La resistenza di Palamara

Confesso che, per qualche istante, ho pensato di assistere alla riedizione delle puntate di “Porta a Porta” nelle quali l’immarcescibile Bruno Vespa, con tanto di supporto fotografico dei luoghi maledetti, intervistava la povera Annamaria Franzoni, trasformando in spettacolo un dramma.

Poi, mi sono ricreduto. L’area dell’ineffabile, questa volta, era molto più estesa e presentava insidie ben più pericolose, abilmente sfruttate da Luca Palamara per mostrare ai molti interessati la sua determinazione a resistere.

La Franzoni cercava disperatamente di difendere se stessa; Palamara, invece, rassicurava gli altri. Infatti, non ha detto nulla: nulla che non sapessimo già e che potesse compromettere il sistema di cui ha parlato solo superficialmente.

La scelta di presentarsi in tv e precisare che di alcune cose avrebbe riferito solo nelle “sedi competenti” suona come un segnale, l’anticipazione di una linea difensiva vantaggiosa per tutti. È come se avesse detto: “Non dirò nulla di compromettente, state tranquilli”.

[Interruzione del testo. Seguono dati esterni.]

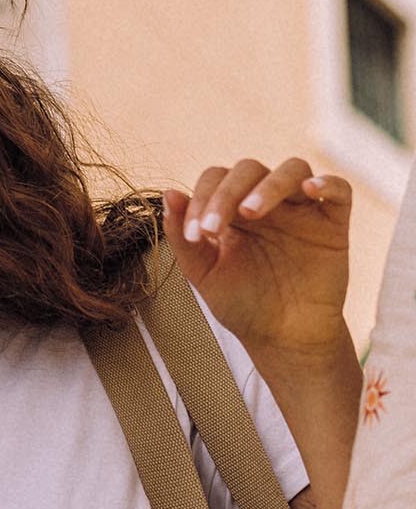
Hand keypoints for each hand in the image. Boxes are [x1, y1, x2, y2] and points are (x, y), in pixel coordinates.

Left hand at [162, 159, 351, 370]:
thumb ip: (184, 239)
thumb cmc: (242, 306)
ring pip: (292, 169)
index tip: (194, 235)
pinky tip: (310, 189)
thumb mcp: (205, 275)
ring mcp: (301, 210)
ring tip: (250, 212)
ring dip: (269, 184)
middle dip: (226, 193)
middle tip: (213, 227)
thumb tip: (168, 193)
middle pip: (248, 169)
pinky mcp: (333, 223)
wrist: (282, 338)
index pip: (215, 180)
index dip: (201, 198)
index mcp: (233, 211)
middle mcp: (267, 203)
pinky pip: (339, 189)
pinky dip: (327, 182)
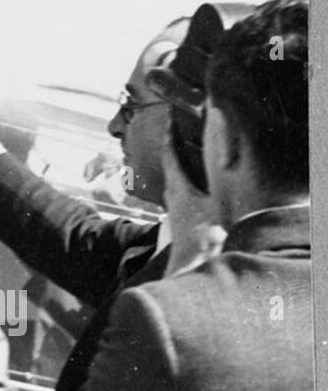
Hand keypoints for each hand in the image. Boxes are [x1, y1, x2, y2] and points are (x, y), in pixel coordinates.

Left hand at [161, 139, 223, 274]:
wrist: (191, 271)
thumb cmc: (205, 240)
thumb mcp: (217, 209)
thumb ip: (218, 187)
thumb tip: (221, 162)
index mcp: (179, 189)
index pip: (170, 155)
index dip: (170, 136)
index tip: (168, 119)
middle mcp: (172, 197)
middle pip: (170, 168)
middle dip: (173, 149)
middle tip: (180, 133)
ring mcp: (174, 211)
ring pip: (174, 183)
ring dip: (179, 169)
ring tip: (189, 157)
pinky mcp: (178, 224)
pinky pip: (180, 197)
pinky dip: (185, 187)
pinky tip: (196, 190)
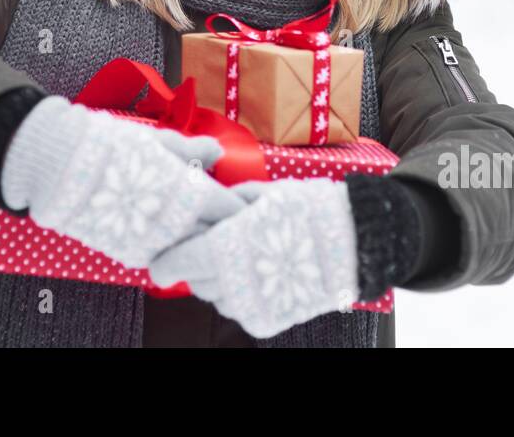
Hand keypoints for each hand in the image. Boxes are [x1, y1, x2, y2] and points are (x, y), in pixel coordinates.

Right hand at [0, 95, 247, 267]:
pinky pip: (163, 257)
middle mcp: (177, 225)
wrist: (61, 168)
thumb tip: (218, 153)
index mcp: (189, 194)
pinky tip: (166, 235)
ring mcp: (154, 245)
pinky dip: (170, 249)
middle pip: (216, 237)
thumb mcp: (157, 142)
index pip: (229, 210)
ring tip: (195, 230)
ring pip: (191, 253)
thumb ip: (191, 151)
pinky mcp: (131, 255)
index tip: (241, 204)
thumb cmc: (112, 147)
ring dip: (197, 244)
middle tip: (224, 222)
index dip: (238, 208)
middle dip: (222, 230)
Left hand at [148, 177, 360, 338]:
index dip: (165, 261)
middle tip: (205, 246)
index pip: (178, 262)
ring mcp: (250, 305)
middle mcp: (233, 281)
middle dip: (194, 264)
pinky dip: (238, 294)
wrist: (356, 244)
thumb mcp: (264, 193)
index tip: (158, 261)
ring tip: (236, 257)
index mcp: (226, 247)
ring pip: (214, 296)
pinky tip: (254, 274)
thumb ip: (227, 203)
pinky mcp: (265, 320)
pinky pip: (237, 309)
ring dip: (216, 279)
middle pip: (194, 280)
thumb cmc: (309, 209)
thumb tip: (205, 207)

Quando l’indagine è finita, e le carte sono scoperte, iniziano i lavori di aggiustamento: ci si prepara alla fase successiva, si serrano le fila. Si lanciano i messaggi. Questa volta, il messaggio era: tutti colpevoli, nessun colpevole.

Certo, Palamara sa di avere chiuso; ma sa, anche, che la sua salvezza gli impone di fare come un buon soldato caduto in mano nemica: dire soltanto nome e numero di matricola. Niente altro.

La Franzoni muoveva a compassione. Palamara suscita interrogativi, primo fra tutti quello relativo al nome di chi prenderà (ha preso?) il suo posto.

L’ho detto più di una volta: il Consiglio superiore della magistratura deve essere sciolto in quanto delegittimato. Un organo costituzionale eletto in queste condizioni è una mina per l’intero sistema.